- SELECCIÓN -
Cuando terminó el curso, Palomas fue a las colonias de verano. Jugando al tenis, se le rompió el cristal de las gafas en la cara. “Me llevaron a la enfermería. ¿Y quién se encargaba de la enfermería? El hermano L.”, explica. El religioso decidió que debía quedarse ingresado, en observación. “A la hora de dormir, apareció él, que aparecería tres veces aquella noche. La primera me ató las manos. Dijo que para que no me tocara el ojo y me hiciera daño. Salió y cerró la puerta con llave. La segunda, me examinó y me tomó la temperatura. Luego, empezó a sobarme y a restregarse contra mí por detrás. También intentó meterme un dedo en el ano, pero no lo consiguió, porque yo apretaba mucho y me movía. Y la tercera, intentó penetrarme él, aunque no creo que lo consiguiera del todo”, narra Palomas, que al día siguiente volvió a dormir con el resto de los niños. “Me había puesto un apósito. Cuando me lo quité lo vi manchado de sangre, pero no dije nada porque no quería que nadie lo supiera”, cuenta. Sin embargo, convenció a sus padres de que lo dejaran volver a casa antes de tiempo, donde pasó varios días poniéndose papel higiénico enrollado en los calzoncillos para no manchar. “Al cabo de unos días, dejé de sangrar y aquello dejó de doler”, recuerda.
Llegó el otoño y, en 5º de EGB, con el hermano L. como tutor y profesor de lengua, “empezó otro capítulo”, según describe Palomas: “Él, que estaba encantado conmigo y era un gran defensor de mi futura carrera como escritor, se ofreció a darme clases de refuerzo. En los recreos de después de comer, uno o dos días a la semana, subíamos a su habitación y me ayudaba con las redacciones. La clase duraba solo tres minutos, porque luego me manoseaba, me metía el dedo por el calzoncillo, me pedía que me sentara encima de él y se restregaba contra mí. Algunos días, hacía lo mismo por la tarde, después de clases”. Hasta que Palomas decidió que no volvía: “Hui, corrí. Salí del colegio y corrí, corrí y corrí. Cogí el tren y me fui a mi casa”.

- DATOS GUARDADOS -
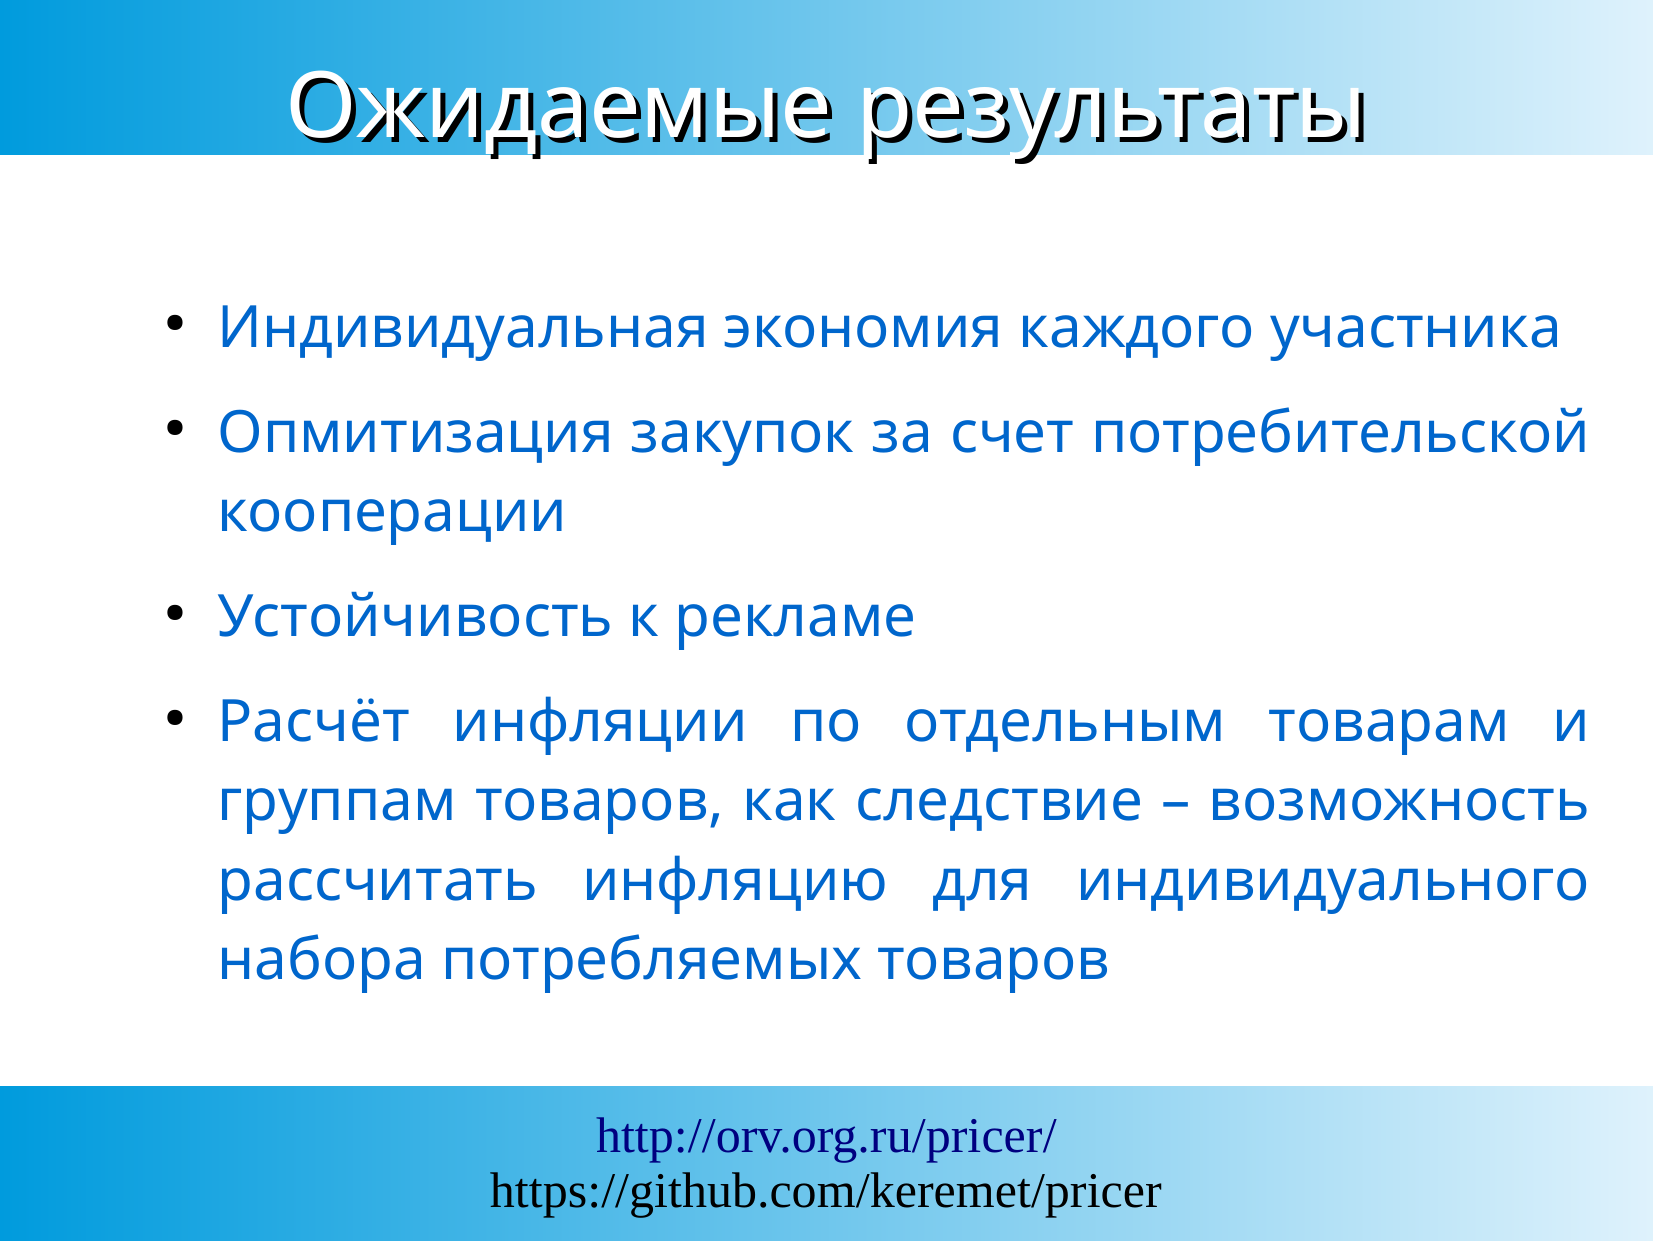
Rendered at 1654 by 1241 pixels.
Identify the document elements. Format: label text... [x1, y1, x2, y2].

title Ожидаемые результаты [82, 48, 1571, 156]
list Индивидуальная экономия каждого участника Опмитизация закупок за счет потребительской кооперации Устойчивость к рекламе Расчёт инфляции по отдельным товарам и группам товаров, как следствие – возможность рассчитать инфляцию для индивидуального набора потребляемых товаров [146, 285, 1591, 1005]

- OBJETIVO -
Traduce al inglés esta oración de la selección: «Cuando terminó el curso, Palomas fue a las colonias de verano.»

- RESPUESTA COMPLETA -
When the school year ended, Palomas went to summer camp.